Il suffit d’écouter l’écho que renvoie le sinistre tiraillement motorisé des tronçonneuses dans nos vallons et dans collines. C’est une armée informelle de soldats sans commandement qui est jetée dans les jardins privés et publics. Qui sont ces soldats ? que font-ils ? Le métier difficile et délicat pratiqué par des « élagueurs-destructeurs » n’est pas gouverné par une réglementation souveraine. Donc, le contingent des conscrits ne maigrit pas. Un très grand nombre de jardiniers amateurs se découvrent des talents soudains et spontanés pour mener des campagnes d’élagage dans tout ce qui compte de végétation « turgescente ». Ainsi, c’est par milliers, tous les jours, toutes les heures, dans tous les départements de France, dans tous les jardins privés et publics que nos prétendus « amoureux-défenseurs » de la nature agissent précisément à « l’envers » de la nature. Tailler, couper, blesser, rabattre revient à supprimer des axes sur des arbres, abimer le cycle hiérarchique de développement des plantes, exposer la cellule végétale aux possibles intrusions multiples des agents pathogènes, aliéner la surface photosynthétique des végétaux, perturber irrémédiablement la rhizogénèse …….Ces actions répétitives et définitives sur les plantes engendrent un désordre symptomatologique dont les effets provoquent un affaiblissement et une nanification du végétal.
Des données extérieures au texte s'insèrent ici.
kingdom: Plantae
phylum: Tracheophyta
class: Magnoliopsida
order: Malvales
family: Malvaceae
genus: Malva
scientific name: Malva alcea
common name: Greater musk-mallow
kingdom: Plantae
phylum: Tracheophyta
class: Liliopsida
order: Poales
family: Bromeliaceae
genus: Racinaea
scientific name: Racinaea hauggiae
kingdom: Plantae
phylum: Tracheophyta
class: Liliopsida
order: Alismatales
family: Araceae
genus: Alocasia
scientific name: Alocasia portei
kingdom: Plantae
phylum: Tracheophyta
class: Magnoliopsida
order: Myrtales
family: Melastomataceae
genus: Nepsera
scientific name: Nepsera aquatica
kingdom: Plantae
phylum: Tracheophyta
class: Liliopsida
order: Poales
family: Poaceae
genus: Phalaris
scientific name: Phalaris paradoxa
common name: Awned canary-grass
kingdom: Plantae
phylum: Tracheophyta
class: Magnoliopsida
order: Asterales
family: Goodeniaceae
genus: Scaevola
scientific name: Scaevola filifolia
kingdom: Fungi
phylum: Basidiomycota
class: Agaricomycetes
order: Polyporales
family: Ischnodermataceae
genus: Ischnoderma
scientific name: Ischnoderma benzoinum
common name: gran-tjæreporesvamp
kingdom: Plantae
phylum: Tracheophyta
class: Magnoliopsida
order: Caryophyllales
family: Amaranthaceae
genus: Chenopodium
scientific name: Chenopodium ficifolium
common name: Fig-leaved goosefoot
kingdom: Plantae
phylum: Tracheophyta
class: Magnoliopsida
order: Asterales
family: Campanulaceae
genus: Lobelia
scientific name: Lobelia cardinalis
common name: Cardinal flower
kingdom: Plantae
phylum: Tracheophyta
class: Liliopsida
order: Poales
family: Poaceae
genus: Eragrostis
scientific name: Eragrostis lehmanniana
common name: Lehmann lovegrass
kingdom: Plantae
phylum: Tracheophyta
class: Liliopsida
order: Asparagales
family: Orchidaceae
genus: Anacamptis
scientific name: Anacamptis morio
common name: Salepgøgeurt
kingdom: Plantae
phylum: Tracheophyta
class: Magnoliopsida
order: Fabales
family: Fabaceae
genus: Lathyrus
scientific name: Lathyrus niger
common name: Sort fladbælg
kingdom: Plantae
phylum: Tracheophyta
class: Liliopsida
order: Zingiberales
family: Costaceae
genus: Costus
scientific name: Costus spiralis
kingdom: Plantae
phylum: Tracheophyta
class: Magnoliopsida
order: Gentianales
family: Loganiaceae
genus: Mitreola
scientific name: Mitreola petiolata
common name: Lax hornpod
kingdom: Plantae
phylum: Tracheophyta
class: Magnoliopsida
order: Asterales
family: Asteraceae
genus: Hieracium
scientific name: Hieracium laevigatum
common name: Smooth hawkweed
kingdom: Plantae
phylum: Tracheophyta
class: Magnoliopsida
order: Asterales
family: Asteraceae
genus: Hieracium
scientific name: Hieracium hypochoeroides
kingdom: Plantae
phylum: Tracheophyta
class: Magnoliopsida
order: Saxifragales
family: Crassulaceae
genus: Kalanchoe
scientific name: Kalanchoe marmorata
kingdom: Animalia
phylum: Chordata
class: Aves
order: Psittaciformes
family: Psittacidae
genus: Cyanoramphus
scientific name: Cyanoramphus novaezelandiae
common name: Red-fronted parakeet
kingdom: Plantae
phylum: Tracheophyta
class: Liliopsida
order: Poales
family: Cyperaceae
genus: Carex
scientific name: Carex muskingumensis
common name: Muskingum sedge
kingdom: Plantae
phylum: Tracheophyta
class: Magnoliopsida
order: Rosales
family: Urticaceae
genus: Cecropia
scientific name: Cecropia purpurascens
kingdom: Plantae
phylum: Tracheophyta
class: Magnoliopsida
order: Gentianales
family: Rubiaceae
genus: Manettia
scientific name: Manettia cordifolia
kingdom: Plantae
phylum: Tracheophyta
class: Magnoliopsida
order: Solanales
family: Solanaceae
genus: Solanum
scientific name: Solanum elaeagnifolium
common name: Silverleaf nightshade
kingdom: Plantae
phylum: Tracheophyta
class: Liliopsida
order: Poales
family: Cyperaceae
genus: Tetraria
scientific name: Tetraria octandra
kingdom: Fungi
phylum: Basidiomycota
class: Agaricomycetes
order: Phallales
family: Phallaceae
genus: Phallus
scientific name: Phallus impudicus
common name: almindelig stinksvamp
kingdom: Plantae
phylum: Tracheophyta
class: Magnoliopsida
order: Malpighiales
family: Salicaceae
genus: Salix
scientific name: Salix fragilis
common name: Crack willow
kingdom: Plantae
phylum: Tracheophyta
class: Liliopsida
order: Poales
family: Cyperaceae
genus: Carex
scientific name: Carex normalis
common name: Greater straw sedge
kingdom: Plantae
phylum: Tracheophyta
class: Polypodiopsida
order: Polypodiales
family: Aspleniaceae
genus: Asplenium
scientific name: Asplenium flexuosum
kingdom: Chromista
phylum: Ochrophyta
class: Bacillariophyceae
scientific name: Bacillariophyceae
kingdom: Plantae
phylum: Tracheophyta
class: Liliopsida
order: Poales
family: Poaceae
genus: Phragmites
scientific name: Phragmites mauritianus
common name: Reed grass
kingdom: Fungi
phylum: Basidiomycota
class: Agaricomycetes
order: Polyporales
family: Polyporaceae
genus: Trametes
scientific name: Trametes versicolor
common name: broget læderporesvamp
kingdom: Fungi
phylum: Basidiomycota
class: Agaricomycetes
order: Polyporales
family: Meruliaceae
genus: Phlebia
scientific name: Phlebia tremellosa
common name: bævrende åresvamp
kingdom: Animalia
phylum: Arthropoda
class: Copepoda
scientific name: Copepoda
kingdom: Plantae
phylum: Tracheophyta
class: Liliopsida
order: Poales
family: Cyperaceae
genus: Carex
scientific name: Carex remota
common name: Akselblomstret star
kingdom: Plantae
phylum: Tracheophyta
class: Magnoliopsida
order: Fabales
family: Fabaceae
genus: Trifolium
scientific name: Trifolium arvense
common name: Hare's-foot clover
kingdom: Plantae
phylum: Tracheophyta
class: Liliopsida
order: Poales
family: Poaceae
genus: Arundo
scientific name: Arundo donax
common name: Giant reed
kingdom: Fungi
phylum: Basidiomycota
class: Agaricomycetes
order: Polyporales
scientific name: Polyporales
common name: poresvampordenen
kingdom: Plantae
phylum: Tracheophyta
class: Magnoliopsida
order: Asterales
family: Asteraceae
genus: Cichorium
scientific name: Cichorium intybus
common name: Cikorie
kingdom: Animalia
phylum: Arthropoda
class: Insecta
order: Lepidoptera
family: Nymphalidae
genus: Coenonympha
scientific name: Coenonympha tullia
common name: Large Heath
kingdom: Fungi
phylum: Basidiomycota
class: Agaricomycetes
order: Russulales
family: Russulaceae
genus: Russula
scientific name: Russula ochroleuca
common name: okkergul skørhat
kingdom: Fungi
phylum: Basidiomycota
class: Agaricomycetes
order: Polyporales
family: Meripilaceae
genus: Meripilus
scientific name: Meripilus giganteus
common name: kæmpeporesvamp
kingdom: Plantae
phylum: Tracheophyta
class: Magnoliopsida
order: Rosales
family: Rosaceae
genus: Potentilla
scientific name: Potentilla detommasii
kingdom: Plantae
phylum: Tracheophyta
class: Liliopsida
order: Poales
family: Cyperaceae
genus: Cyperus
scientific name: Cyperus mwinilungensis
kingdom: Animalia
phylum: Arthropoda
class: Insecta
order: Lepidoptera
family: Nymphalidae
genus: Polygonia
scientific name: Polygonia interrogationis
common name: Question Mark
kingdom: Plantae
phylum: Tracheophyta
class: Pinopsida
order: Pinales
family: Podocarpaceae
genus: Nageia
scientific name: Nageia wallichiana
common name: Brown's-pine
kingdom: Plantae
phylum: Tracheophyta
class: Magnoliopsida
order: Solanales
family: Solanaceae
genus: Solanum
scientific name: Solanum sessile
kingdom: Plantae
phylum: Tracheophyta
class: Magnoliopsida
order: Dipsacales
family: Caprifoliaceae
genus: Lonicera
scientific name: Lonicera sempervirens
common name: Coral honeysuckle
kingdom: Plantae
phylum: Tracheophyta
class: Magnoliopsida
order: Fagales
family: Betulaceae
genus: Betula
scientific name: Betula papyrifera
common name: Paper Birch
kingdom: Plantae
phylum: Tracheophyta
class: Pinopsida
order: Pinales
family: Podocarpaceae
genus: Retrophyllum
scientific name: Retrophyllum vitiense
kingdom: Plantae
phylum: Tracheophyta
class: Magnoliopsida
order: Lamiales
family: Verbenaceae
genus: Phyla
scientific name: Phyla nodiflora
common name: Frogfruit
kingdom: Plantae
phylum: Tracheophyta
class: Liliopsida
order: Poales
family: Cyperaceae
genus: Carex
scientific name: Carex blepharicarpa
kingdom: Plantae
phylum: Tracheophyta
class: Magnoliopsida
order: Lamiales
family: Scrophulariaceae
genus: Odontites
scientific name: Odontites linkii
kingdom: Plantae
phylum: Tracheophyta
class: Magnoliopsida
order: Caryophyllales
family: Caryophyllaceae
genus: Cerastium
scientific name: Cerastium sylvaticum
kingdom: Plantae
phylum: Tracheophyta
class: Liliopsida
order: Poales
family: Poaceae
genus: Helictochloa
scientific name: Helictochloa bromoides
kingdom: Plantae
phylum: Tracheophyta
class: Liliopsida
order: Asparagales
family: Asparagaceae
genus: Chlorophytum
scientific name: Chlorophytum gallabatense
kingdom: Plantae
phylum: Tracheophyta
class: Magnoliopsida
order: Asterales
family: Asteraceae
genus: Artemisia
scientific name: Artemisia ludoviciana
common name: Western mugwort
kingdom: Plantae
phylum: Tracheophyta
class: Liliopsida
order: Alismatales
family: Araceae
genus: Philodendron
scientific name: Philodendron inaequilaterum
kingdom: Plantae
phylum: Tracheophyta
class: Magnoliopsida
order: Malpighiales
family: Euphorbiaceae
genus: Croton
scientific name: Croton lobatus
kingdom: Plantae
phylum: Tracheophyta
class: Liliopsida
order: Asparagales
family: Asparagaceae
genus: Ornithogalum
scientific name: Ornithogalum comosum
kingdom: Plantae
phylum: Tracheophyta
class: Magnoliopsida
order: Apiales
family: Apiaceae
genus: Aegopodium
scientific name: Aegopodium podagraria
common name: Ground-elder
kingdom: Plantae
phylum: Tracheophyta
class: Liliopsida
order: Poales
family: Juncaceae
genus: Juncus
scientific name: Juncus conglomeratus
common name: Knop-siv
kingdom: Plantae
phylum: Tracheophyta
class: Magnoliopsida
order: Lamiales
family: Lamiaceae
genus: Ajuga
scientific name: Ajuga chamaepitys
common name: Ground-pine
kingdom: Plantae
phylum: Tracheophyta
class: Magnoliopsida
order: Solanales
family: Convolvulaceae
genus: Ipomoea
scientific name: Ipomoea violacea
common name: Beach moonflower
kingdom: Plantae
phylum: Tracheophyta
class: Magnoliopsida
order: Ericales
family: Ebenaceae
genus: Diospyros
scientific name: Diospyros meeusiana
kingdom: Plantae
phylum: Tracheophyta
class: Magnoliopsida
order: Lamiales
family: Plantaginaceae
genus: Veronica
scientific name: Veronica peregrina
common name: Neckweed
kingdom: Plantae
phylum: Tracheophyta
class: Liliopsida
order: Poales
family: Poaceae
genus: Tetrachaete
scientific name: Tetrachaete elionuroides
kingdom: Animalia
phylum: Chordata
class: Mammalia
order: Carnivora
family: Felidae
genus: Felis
L’ensemble de ces actions mutilantes installent la plante dans une spirale funeste de déclin. Que dire des arbres qui subissent les interventions massacrantes des élagueurs-mutileurs ? Et bien tout le monde est triste : l’arbre, le paysage, le voisinage, l’observateur qualifié, le retraité paisible, l’enfant rêveur, l’écureuil agile, les animaux arboricoles, les insectes pollinisateurs, l’arboriste grimpeur en colère, le philosophe biophile ……
Qui décide de les maltraiter ?
Et pour quelles raisons les pratiques insultantes, dégradantes, mutilantes, désespérées, aliénantes, incultes, tristes, ignorantes, laides, incompétentes tournent -elles le dos à la connaissance, l’esthétisme, la curiosité, la sensibilité, l’instinct, le savoir, le regard, l’intelligence, la réflexion, les bonnes pratiques des arboristes ? La connaissance de l’arbre est récente (50 ans avec le Microscope à Balayage Electronique) – son univers biologique se découvre ( transmission du système racinaire , système hydraulique des sèves, système de purification aérien et souterrain, puits de carbone, information chimico-gazeuse du feuillage – les qualifications qui sanctionnent ses connaissances sont inconnues par les espaces publics et privés (CS élagage/Caducée de l’arbre, Atelier de l’arbre)-
Les maltraitants portent indistinctement sur la nature un regard triste qui illustre un nihilisme contemporain. Un arbre dépouillé de sa ramure et privé de ses axes porteurs ressemble à un poteau polymorphe sinistre. Faut-il y voir une volonté de soumettre la nature à une représentation normée du monde ? Une exigence de rectitude associée à une vision organisée et anguleuse de la végétation ? Les haies, les massifs, la pelouse, les arbustes, les sillons et les potagers sont étalonnés, rangés, structurés, composés comme si le monde extérieur, réel et visible était un chapitre !
Cependant, il est impossible de justifier l’incompétence et de plaider l’ignorance lorsque Monsieur Francis HALLE démontre avec une humanité sensible et un vocabulaire simple, les nombreuses particularités qui marquent l’altérité singulière de l’arbre.
C’est avec une passivité agacée que nous subissons les désagréments de nos jardiniers décourageants et bruyants. Une armada de camion sillonnent les routes et chemins de nos collines, chargés de feuillage inopérant et neutralisé dont les propriétés ont cet immense avantage de fabriquer de l’oxygène et de capturer le gaz carbonique, les métaux lourds et les poussières. Il faut imaginer à l’échelle de la France des quantités délirantes et pantagruéliques de ces « déchets végétaux » qui vont connaitre parfois un recyclage ponctuel dans les déchetteries régionales. On peut s’interroger sur le caractère étrange de cette formule « oxymorique » dont le sens de chaque mot se contredit. Le végétal ne peut pas être un déchet car dans ce cas, aucun être vivant majoritaire ne pourrait être présent pour le manger et nous autres, les minoritaires pour le dire. AH AH. L’expression vient contredire le réel qui existe depuis environ 350 millions d’années AH AH – Mais ceci n’empêche personne de pratiquer l’évacuation systématique de ces «déchets » ou de les brûler …..
Notre passage vers l’automne est donc stimulé par la sensibilité de nos sens, qui révèlent habituellement la richesse de notre civilisation : les fragrances olfactives et les harmonies mélodieuses. Pas de bol, le visiteur amoureux de l’automne dans les collines de Grasse devra se satisfaire des odeurs acides et pénétrantes causées par le brulage vert des végétaux et du bruit assourdissant et aiguës causés par les tronçonneuses manipulées par des maniaco dépressifs qui ne voient dans la nature que l’incarnation d’un enfer végétal.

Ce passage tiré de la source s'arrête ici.